Une autre tension touche la gouvernance du sport et la relation entre les institutions sportives privées et certaines autorités publiques internationales : avec la multiplication des scandales touchant le sport international, de nombreuses personnalités et autorités réclament en effet une réforme de la gouvernance générale du sport. L’assemblée parlementaire du Conseil de l’Europe a récemment publié un rapport ainsi qu’une résolution demandant à ce qu’une convention internationale sur la gouvernance du sport soit ouverte et préparée, et qu’à terme, une agence internationale puisse contrôler la transparence et l’intégrité des organisations sportives. Une récente décision de la Commission européenne a également mis à mal le « monopole » des fédérations sportives internationales sur leur sport, laissant potentiellement la porte ouverte à des organisations concurrentes. Ainsi, face à cette pression externe, le CIO doit aussi aller vers davantage de transparence, de cohérence, de contrôles en matière de gouvernance pour éviter les dérives telles qu’on a pu les connaître ces dernières années et surtout empêcher une révolution institutionnelle qui serait imposée par les États.
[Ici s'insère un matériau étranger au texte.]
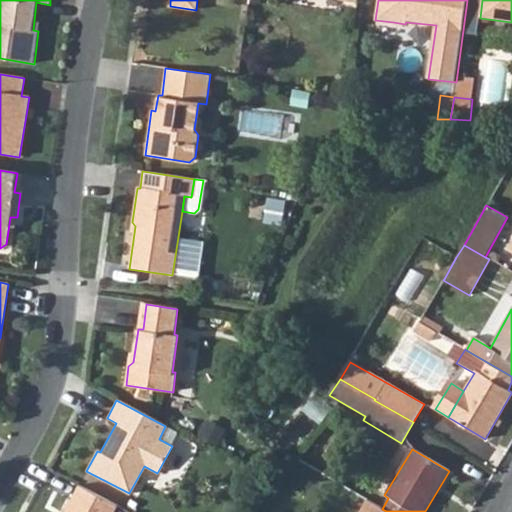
[(115,511),(118,507),(80,486),(65,511),(115,511)]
Enfin, concernant le scandale russe, une ligne de tension est in fine commerciale. Ces affaires nuisent aux intérêts commerciaux et à la réussite du modèle économique des Jeux olympiques. Une exclusion de la Russie ou un boycott russe compromettrait l’image d’universalité, de neutralité et d’apolitisme que le Comité souhaite véhiculer. Ce récit puriste des Jeux olympiques tels que supposément pratiqués en Grèce antique est instrumentalisé par le CIO et l’aide à vendre des droits de diffusions, des contrats de sponsoring permettant de récupérer des milliards d’euros à chaque olympiade. Toute manipulation des résultats et de la performance, mais aussi tout conflit politique compromet le narratif olympique. Dès lors, le CIO est obligé d’osciller entre équilibres et compromissions pour permettre aux JO de rester l’événement sportif le plus médiatisé de l’histoire. C’est pourquoi depuis le début de l’affaire russe, l’organisation souffle le chaud et le froid, et que les ajustements se font de façon incrémentale, au gré des évolutions et positionnements à l’intérieur et à l’extérieur du système olympique. Les rebondissements continueront en amont et en aval des Jeux de PyeongChang.